Bear in mind when you read this that I consider myself a feminist and not at all a prude. That said, I was thrilled to read today about Wendy Shalit, the author of The Good Girl’s Revolution: Young Rebels with Self-Esteem and High Standards. She contrasts the concern about sexual repression in the 1960’s with the sexual pressure of today.
The current norm of casual sex and blatant exhibitionism, has left young people with shaky foundations and negative feelings which they repress just to go along with the crowd.
While society is sending young people an unhealthy message to present themselves as sex objects, Wendy Shalit asserts that an increasing number of young women (as well as men) are rejecting the culture of sexual liberation established by their parent’s generation.
“Modesty was seen as just a social construct we could do away with. But modesty is a valuable thing. It’s about having the right to privacy, the right to set boundaries.”

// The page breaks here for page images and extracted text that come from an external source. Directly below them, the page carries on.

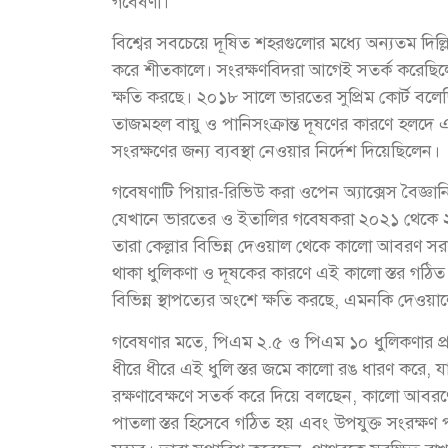
গবেষণা।
বিশ্বের সবচেয়ে দূষিত শহরগুলোর মধ্যে অন্যতম দিল
করে শীতকালে। সংরক্ষণবিদরা আগেই সতর্ক করেছিলেন যে
ক্ষতি করছে। ২০১৮ সালে ভারতের সুপ্রিম কোর্ট বলেছ
তাজমহল বায়ু ও পানিসংক্রান্ত দূষণের কারণে হলদে এ
সংরক্ষণের জন্য ব্যবস্থা নেওয়ার নির্দেশ দিয়েছিলেন।
গবেষণাটি পিয়ার-রিভিউ করা ওপেন অ্যাক্সেস বৈজ্ঞা
যেখানে ভারতের ও ইতালির গবেষকরা ২০২১ থেকে ২০২৩ স
তারা কেল্লার বিভিন্ন দেওয়াল থেকে কালো আবরণ স
থাকা ধুলিকণা ও দূষকের কারণে এই কালো স্তর গঠিত হয
বিভিন্ন স্থাপত্যের অংশে ক্ষতি করছে, এমনকি দেওয়
গবেষণার মতে, পিএম ২.৫ ও পিএম ১০ ধুলিকণার প্রক
ধীরে ধীরে এই ধুলি স্তর জমে কালো রঙ ধারণ করে, 
রক্ষণাবেক্ষণে সতর্ক করে দিয়ে বলছেন, কালো আবরণের স
পাতলা স্তর হিসেবে গঠিত হয় এবং উপযুক্ত সংরক্ষ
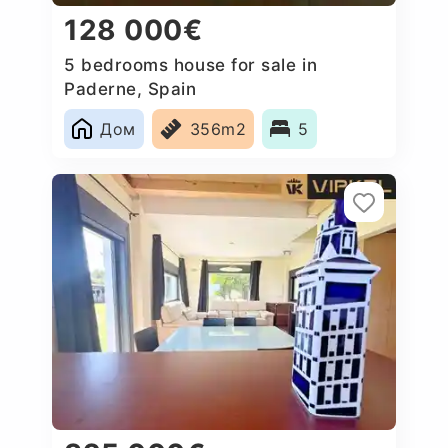
128 000€
5 bedrooms house for sale in
Paderne, Spain
Дом
356m2
5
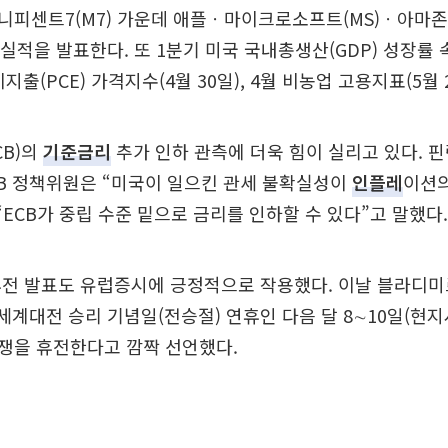
니피센트7(M7) 가운데 애플ㆍ마이크로소프트(MS)ㆍ아
 실적을 발표한다. 또 1분기 미국 국내총생산(GDP) 성장률 속
비지출(PCE) 가격지수(4월 30일), 4월 비농업 고용지표(5월 
CB)의
기준금리
추가 인하 관측에 더욱 힘이 실리고 있다. 
CB 정책위원은 “미국이 일으킨 관세 불확실성이
인플레
이션의
“ECB가 중립 수준 밑으로 금리를 인하할 수 있다”고 말했다.
휴전 발표도 유럽증시에 긍정적으로 작용했다. 이날 블라디미
세계대전 승리 기념일(전승절) 연휴인 다음 달 8∼10일(현지
쟁을 휴전한다고 깜짝 선언했다.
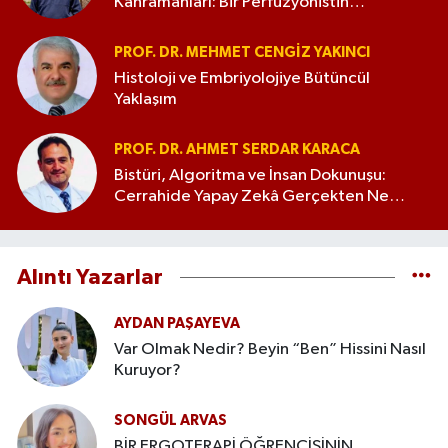
Kahramanları: Bir Perfüzyonistin
Gözünden Ekip Olmak
PROF. DR. MEHMET CENGIZ YAKINCI
Histoloji ve Embriyolojiye Bütüncül
Yaklaşım
PROF. DR. AHMET SERDAR KARACA
Bistüri, Algoritma ve İnsan Dokunuşu:
Cerrahide Yapay Zekâ Gerçekten Ne
Anlama Geliyor?
Alıntı Yazarlar
AYDAN PAŞAYEVA
Var Olmak Nedir? Beyin “Ben” Hissini Nasıl
Kuruyor?
SONGÜL ARVAS
BİR ERGOTERAPİ ÖĞRENCİSİNİN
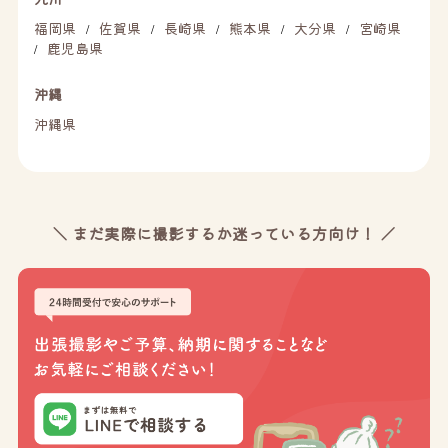
福岡県
佐賀県
長崎県
熊本県
大分県
宮崎県
/
/
/
/
/
鹿児島県
/
沖縄
沖縄県
＼ まだ実際に撮影するか迷っている方向け！ ／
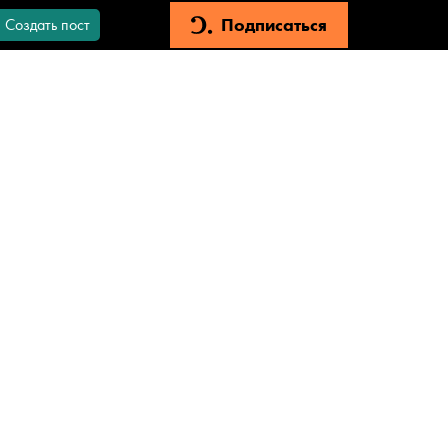
Подписаться
Создать пост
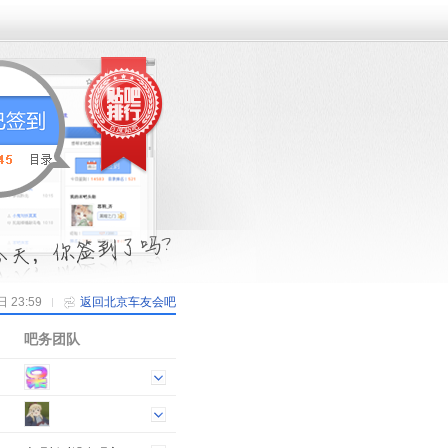
23:59
返回北京车友会吧
吧务团队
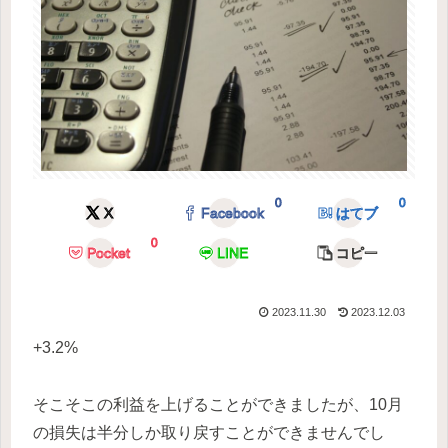
0
0
X
Facebook
はてブ
0
Pocket
LINE
コピー
2023.11.30
2023.12.03
+3.2%
そこそこの利益を上げることができましたが、10月
の損失は半分しか取り戻すことができませんでし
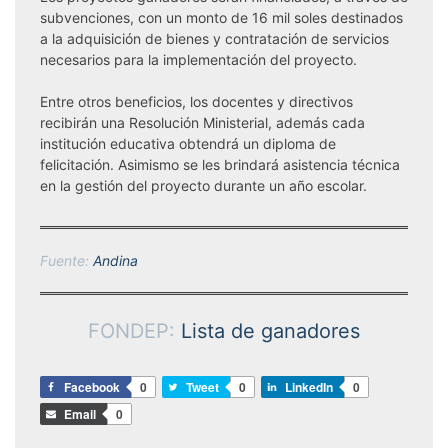
subvenciones, con un monto de 16 mil soles destinados
a la adquisición de bienes y contratación de servicios
necesarios para la implementación del proyecto.
Entre otros beneficios, los docentes y directivos
recibirán una Resolución Ministerial, además cada
institución educativa obtendrá un diploma de
felicitación. Asimismo se les brindará asistencia técnica
en la gestión del proyecto durante un año escolar.
Fuente:
Andina
FONDEP:
Lista de ganadores
Facebook
0
Tweet
0
LinkedIn
0
Email
0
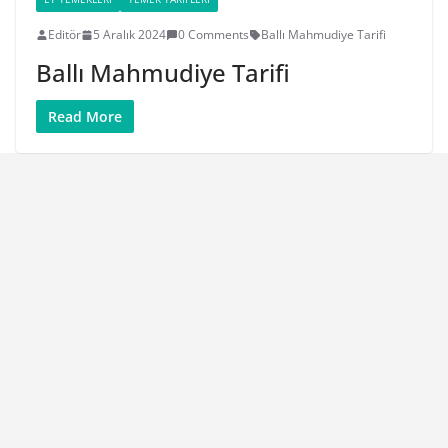
Editör
5 Aralık 2024
0 Comments
Ballı Mahmudiye Tarifi
Ballı Mahmudiye Tarifi
Read More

She explains, “Studies are showing that ‘millennials’ have different values than baby boomers.” She tells a story of a group of teenage girls in 2005 who were offended by lewd sayings printed on Abercrombie and Fitch T-shirts and started a boycott of the store, which was supported by thousands, and became known as the “Girlcott” that forced the retailer to remove the offensive shirts from their inventory.

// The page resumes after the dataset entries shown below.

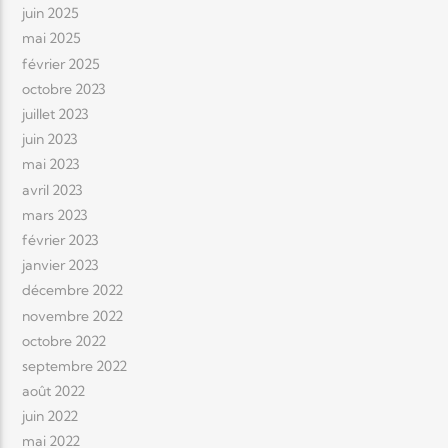
juin 2025
mai 2025
février 2025
octobre 2023
juillet 2023
juin 2023
mai 2023
avril 2023
mars 2023
février 2023
janvier 2023
décembre 2022
novembre 2022
octobre 2022
septembre 2022
août 2022
juin 2022
mai 2022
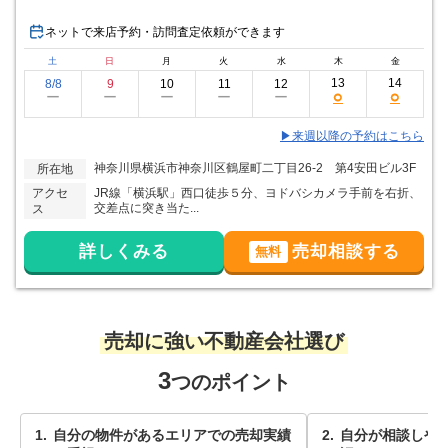
ネットで来店予約・訪問査定依頼ができます
土
日
月
火
水
木
金
13
14
8/8
9
10
11
12
○
○
ー
ー
ー
ー
ー
▶来週以降の予約はこちら
神奈川県横浜市神奈川区鶴屋町二丁目26-2 第4安田ビル3F
所在地
アクセ
JR線「横浜駅」西口徒歩５分、ヨドバシカメラ手前を右折、
交差点に突き当た...
ス
詳しくみる
売却相談する
無料
売却に強い不動産会社選び
3
つのポイント
自分の物件があるエリアでの売却実績
自分が相談しや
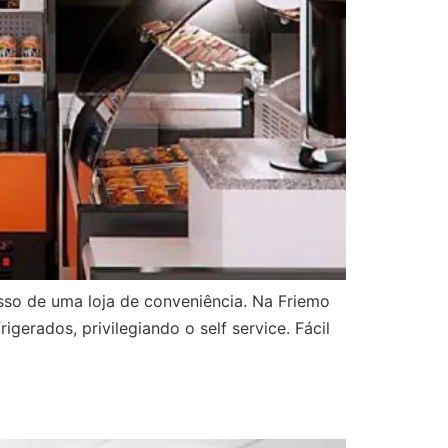
sso de uma loja de conveniência. Na Friemo
erados, privilegiando o self service. Fácil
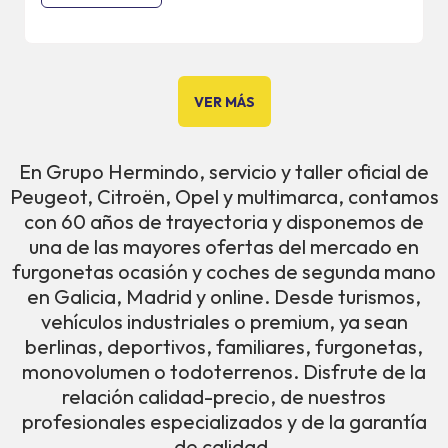
VER MÁS
En Grupo Hermindo, servicio y taller oficial de
Peugeot, Citroën, Opel y multimarca, contamos
con 60 años de trayectoria y disponemos de
una de las mayores ofertas del mercado en
furgonetas ocasión y coches de segunda mano
en Galicia, Madrid y online. Desde turismos,
vehículos industriales o premium, ya sean
berlinas, deportivos, familiares, furgonetas,
monovolumen o todoterrenos. Disfrute de la
relación calidad-precio, de nuestros
profesionales especializados y de la garantía
de calidad.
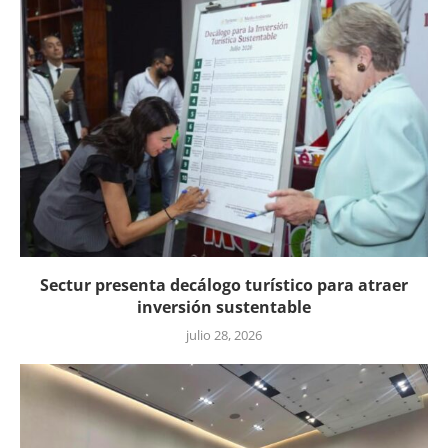
Sectur presenta decálogo turístico para atraer
inversión sustentable
julio 28, 2026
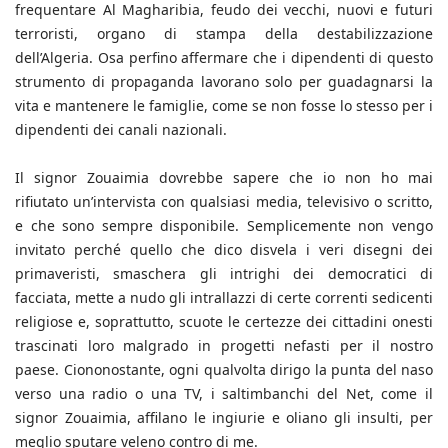
frequentare Al Magharibia, feudo dei vecchi, nuovi e futuri
terroristi, organo di stampa della destabilizzazione
dell’Algeria. Osa perfino affermare che i dipendenti di questo
strumento di propaganda lavorano solo per guadagnarsi la
vita e mantenere le famiglie, come se non fosse lo stesso per i
dipendenti dei canali nazionali.
Il signor Zouaimia dovrebbe sapere che io non ho mai
rifiutato un’intervista con qualsiasi media, televisivo o scritto,
e che sono sempre disponibile. Semplicemente non vengo
invitato perché quello che dico disvela i veri disegni dei
primaveristi, smaschera gli intrighi dei democratici di
facciata, mette a nudo gli intrallazzi di certe correnti sedicenti
religiose e, soprattutto, scuote le certezze dei cittadini onesti
trascinati loro malgrado in progetti nefasti per il nostro
paese. Ciononostante, ogni qualvolta dirigo la punta del naso
verso una radio o una TV, i saltimbanchi del Net, come il
signor Zouaimia, affilano le ingiurie e oliano gli insulti, per
meglio sputare veleno contro di me.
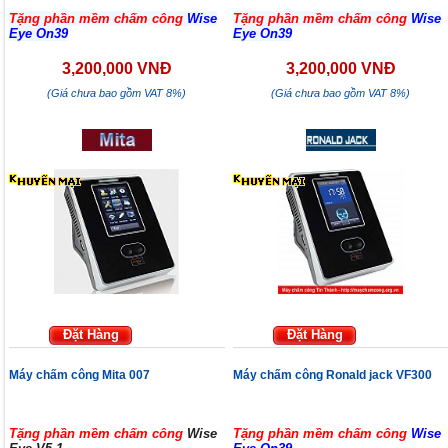
Tặng phần mềm chấm công
Wise
Tặng phần mềm chấm công
Wise
Eye On39
Eye On39
3,200,000 VNĐ
3,200,000 VNĐ
(Giá chưa bao gồm VAT 8%)
(Giá chưa bao gồm VAT 8%)
Đặt Hàng
Đặt Hàng
Máy chấm công Mita 007
Máy chấm công Ronald jack VF300
Tặng phần mềm chấm công
Wise
Tặng phần mềm chấm công
Wise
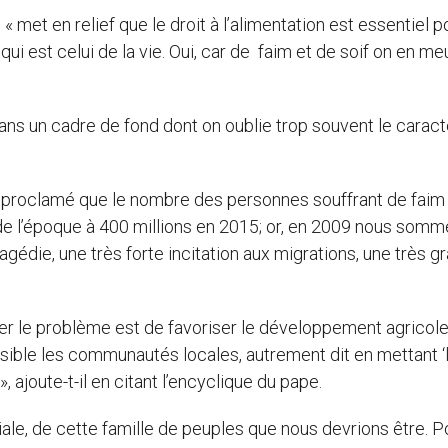
 met en relief que le droit à l’alimentation est essentiel p
qui est celui de la vie. Oui, car de faim et de soif on en meu
dans un cadre de fond dont on oublie trop souvent le carac
t proclamé que le nombre des personnes souffrant de faim 
 de l’époque à 400 millions en 2015; or, en 2009 nous som
tragédie, une très forte incitation aux migrations, une très g
onter le problème est de favoriser le développement agricol
ssible les communautés locales, autrement dit en mettant ‘
joute-t-il en citant l’encyclique du pape.
ale, de cette famille de peuples que nous devrions être. P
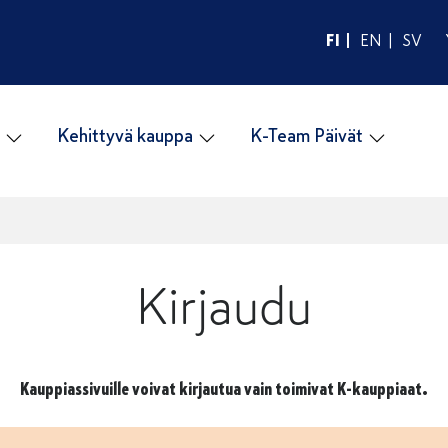
FI
EN
SV
Kehittyvä kauppa
K-Team Päivät
Kirjaudu
Kauppiassivuille voivat kirjautua vain toimivat K-kauppiaat.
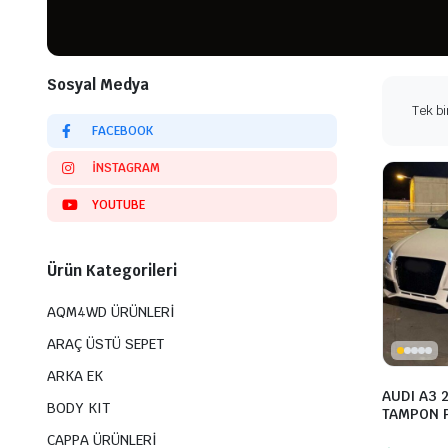
Sosyal Medya
Tek bi
FACEBOOK
INSTAGRAM
YOUTUBE
Ürün Kategorileri
AQM4WD ÜRÜNLERİ
ARAÇ ÜSTÜ SEPET
ARKA EK
AUDI A3 
BODY KIT
TAMPON 
CAPPA ÜRÜNLERİ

Wendy Shalit unwittingly got going in this field of study when she wrote an article printed in Reader’s Digest about feeling uncomfortable in college sharing dorm bathrooms with boys.
Overwhelmed by the letters thanking her for having the nerve to say so, and stating that they thought they were the only ones to feel that way, she wrote her first book, A Return of Modesty: Discovering the Lost Virtue.

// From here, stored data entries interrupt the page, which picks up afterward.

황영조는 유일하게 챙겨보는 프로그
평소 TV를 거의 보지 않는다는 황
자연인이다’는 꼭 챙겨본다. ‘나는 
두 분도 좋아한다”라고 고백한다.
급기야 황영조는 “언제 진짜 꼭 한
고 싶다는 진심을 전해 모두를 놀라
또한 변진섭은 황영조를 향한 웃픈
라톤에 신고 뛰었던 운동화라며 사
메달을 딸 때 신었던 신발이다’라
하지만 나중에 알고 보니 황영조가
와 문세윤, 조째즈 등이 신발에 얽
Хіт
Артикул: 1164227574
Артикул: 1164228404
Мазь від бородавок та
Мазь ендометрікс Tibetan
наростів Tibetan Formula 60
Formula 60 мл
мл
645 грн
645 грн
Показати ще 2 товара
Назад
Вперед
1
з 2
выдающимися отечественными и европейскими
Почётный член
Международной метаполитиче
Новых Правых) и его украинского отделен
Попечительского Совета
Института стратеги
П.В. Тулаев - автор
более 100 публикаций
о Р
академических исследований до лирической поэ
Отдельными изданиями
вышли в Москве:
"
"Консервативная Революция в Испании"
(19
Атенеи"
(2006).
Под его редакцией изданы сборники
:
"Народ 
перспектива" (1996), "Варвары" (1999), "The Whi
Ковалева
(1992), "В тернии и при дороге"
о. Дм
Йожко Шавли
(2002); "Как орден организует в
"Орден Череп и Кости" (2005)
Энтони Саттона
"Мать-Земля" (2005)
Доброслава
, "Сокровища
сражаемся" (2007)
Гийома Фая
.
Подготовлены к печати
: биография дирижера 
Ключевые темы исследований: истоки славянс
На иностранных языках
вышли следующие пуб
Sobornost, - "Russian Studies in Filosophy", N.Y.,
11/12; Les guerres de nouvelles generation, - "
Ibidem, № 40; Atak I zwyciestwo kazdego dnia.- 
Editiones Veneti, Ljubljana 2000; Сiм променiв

Now even Harvard Business Review is discerning this shift dawning in thought, recently cautioning that marketing campaigns that plan to use sex to sell may well backfire.
I find this all so liberating and refreshing. What we always wanted was equality, but partnered with decency and respect. These young people who are brave enough to combat the glamor of promiscuity and avoid it’s unspoken pain, have my admiration and applause.